A large number of studies have documented that glutamate abnormalities occur in amyotrophic lateral sclerosis patients,59 or in their postmortem tissue. These abnormalities have been found related to altered synthetic enzymes, tissue glutamate levels, transporter proteins and postsynoptic receptors. To illustrate, Rothstein and coworkers58 measured high-affinity, sodium-dependent glutamate transport in synaptosomes from neural tissue, taken from 13 amyotrophic lateral sclerosis patients, 17 patients with no neurologic disease and 27 patients with either Alzheimer’s or Huntington’s diseases. They concluded that “Amyotrophic lateral sclerosis is associated with a defect in high-affinity glutamate transport that has disease, region and chemical specificity. Defects in the clearance of extracellular glutamate because of a faulty transporter could lead to neurotoxic levels of extracellular glutamate and thus be pathogenic in amyotrophic lateral sclerosis.”

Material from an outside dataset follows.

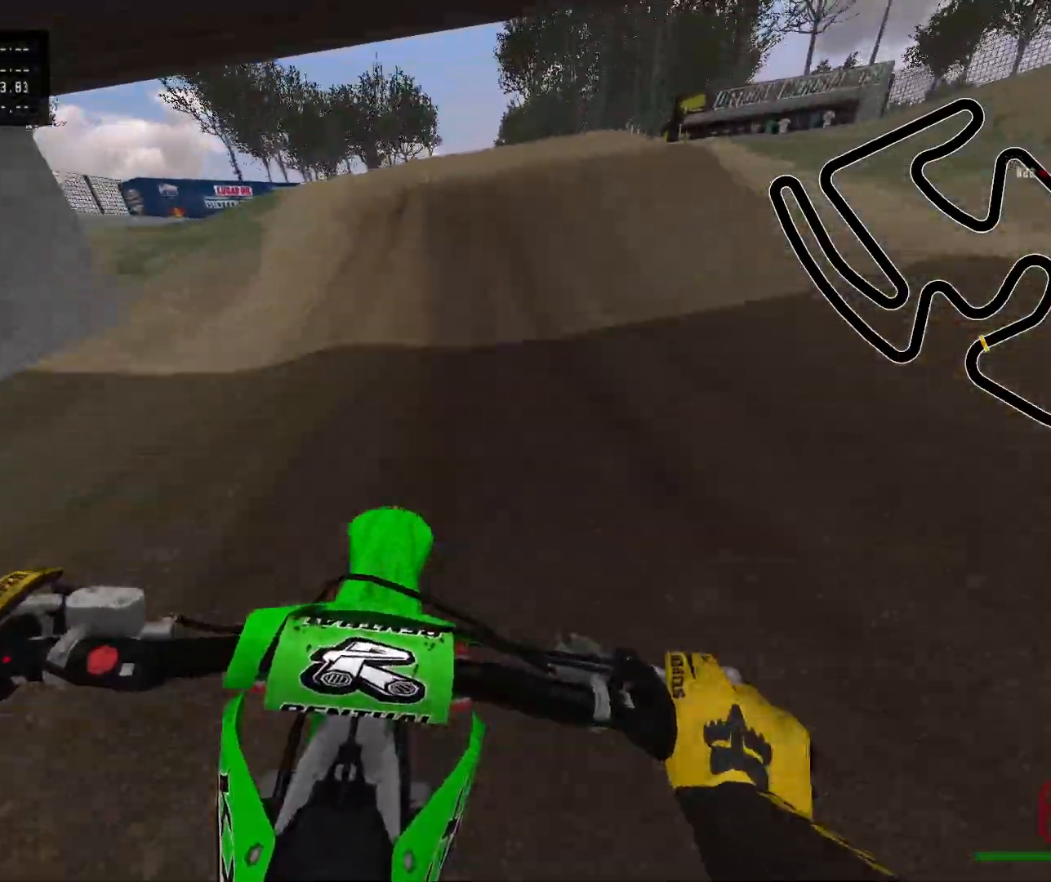
{"buttons": ["Y", "R2"], "left_stick": "center", "right_stick": "center", "events": [[483, "Y", "down"]]}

Implications for Treatment

Parkinsonism, multiple sclerosis and amyotrophic lateral sclerosis each appear to involve an iodine deficiency before and immediately after birth, which affects the dopaminergic system. In adulthood, this abnormality seems to increase susceptibility to the oxidation of dopamine and to an associated glut of cytotoxic glutamate. If this hypothesis is correct, it implies treatment avenues that should be further explored. Firstly, levodopa seems likely to be beneficial in all three disorders, but should probably be accompanied by vitamin B3 and coenzyme Q10. Shulz and coworkers,59 for example, have found that, in animals given Parkinsonism by the administration of MPTP, vitamin B3 and coenzyme Q10 provide protection against dopamine depletion and, therefore, help prevent the psychotic effects of its associated oxidative byproduct, dopachrome. This may explain Hoffer’s success in adding high doses of vitamin B3 and coenzyme Q10 to the normal treatments for Parkinsonism.36

Secondly, all three disorders appear to involve the depletion of the enzymes which protect against oxidative stress, Cu/Zn superoxide dismutase, glutathione peroxidase and catalase. This may be why anti-oxidant supplementation, especially selenium, vitamin E and vitamin C, is now recommended for multiple sclerosis patients.60 It also may account for some of the success of the Swank diet61 in the treatment of this disorder, since this diet is very high in the antioxidant vitamin A and in the essential fatty acids, which are easily oxidized and create prostaglandin deficiencies. Beyond this, Apostolski and coworkers44 have shown, in clinical trials, that the course of amyotrophic lateral sclerosis can be slowed by the administration of selenium, other antioxidants, amino acids, and a Ca2+ channel blocker such as nimodipine. Only the use of all of these components together enhanced glutathione peroxidase activity, increased plasma vitamin E levels and appeared to slow disease progression. Hoffer and Walker 62 also have discussed the long-term survival (22 years) of an amyotrophic lateral sclerosis patient receiving coenzyme Q10, selenium, zinc, dolomite, niacinamide, thiamine, folic acid and vitamin E. Thirdly there would also seem to be a role for glutamate antagonists in all three disorders. Finally, given the apparent relationship between iodine and dopamine, it seems logical to further explore the value of this mineral in the treatment of these neurologic diseases.